Cohera Medical has received approval from the United States Food and Drug Administration to begin the first no-drain clinical trial for its TissuGlu Surgical Adhesive product in the U.S. The randomized, controlled, prospective multicenter non-inferiority study will compare the standard wound closure technique with drains (control) to the standard wound closure technique including TissuGlu and no drains (test) during abdominoplasty procedures.
The study will begin in early 2013 and take place at five prominent surgery centers in the following regions: Washington, DC; Baltimore, MD; Charlotte, NC; Los Angeles, CA; and Dallas, TX. A total of 130 patients undergoing abdominoplasty procedures will be randomized and divided into either a treatment group with the application of TissuGlu or a control group without the use of TissuGlu.

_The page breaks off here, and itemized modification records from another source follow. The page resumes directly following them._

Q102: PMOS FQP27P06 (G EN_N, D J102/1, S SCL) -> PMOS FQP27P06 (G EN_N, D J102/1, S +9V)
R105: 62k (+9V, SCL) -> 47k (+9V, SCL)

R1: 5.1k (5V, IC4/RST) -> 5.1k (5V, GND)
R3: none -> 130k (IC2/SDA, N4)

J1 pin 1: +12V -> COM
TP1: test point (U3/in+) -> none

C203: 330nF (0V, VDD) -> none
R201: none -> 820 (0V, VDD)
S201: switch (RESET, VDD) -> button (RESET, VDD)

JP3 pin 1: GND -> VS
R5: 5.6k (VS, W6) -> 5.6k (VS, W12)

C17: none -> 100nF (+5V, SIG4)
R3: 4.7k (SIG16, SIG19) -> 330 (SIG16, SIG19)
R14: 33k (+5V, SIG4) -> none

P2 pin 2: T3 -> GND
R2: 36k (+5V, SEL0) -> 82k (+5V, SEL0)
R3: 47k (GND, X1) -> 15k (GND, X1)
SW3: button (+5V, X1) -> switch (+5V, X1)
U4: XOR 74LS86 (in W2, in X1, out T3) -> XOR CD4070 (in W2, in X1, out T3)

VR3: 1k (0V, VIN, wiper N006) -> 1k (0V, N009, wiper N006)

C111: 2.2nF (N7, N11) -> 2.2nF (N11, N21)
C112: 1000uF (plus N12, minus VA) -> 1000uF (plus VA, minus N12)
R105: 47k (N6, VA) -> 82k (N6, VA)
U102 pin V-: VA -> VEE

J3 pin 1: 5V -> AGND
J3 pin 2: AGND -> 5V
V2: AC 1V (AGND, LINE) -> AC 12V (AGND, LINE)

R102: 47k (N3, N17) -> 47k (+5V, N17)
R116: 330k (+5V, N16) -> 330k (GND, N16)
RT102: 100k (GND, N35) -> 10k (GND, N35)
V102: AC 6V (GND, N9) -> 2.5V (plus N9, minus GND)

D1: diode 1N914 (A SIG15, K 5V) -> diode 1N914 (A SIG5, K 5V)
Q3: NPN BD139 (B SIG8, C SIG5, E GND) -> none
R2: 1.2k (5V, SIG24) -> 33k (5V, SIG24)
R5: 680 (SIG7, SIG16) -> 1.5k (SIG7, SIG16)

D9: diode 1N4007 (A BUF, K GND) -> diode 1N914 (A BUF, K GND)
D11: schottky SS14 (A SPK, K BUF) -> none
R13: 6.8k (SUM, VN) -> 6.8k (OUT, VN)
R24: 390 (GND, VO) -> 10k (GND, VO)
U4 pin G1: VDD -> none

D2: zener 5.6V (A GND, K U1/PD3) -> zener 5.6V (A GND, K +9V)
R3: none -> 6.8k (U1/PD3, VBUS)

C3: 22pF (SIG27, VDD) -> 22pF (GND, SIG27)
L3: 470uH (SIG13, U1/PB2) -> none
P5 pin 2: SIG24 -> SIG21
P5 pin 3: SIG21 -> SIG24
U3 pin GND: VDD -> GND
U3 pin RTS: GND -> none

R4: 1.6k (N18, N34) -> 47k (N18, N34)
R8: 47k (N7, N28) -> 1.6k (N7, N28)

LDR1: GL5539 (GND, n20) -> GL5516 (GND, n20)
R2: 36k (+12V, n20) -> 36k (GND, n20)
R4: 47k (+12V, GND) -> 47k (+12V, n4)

“Drain management and discomfort is the leading patient complaint for plastic surgery procedures according to the top plastic surgery publications,” said Joseph P. Hunstad MD, FACS, of the The Hunstad-Kortesis Center, Charlotte, NC. “We are excited to begin enrolling patients and we believe that completely eliminating the use of drains would significantly improve patient care and satisfaction.”
According to Cohera, TissuGlu adheres the tissue flap created during the procedure to the underlying tissue, helping to reduce the fluid that can accumulate in the space during healing and ultimately reducing the need for postoperative drains to remove the fluid.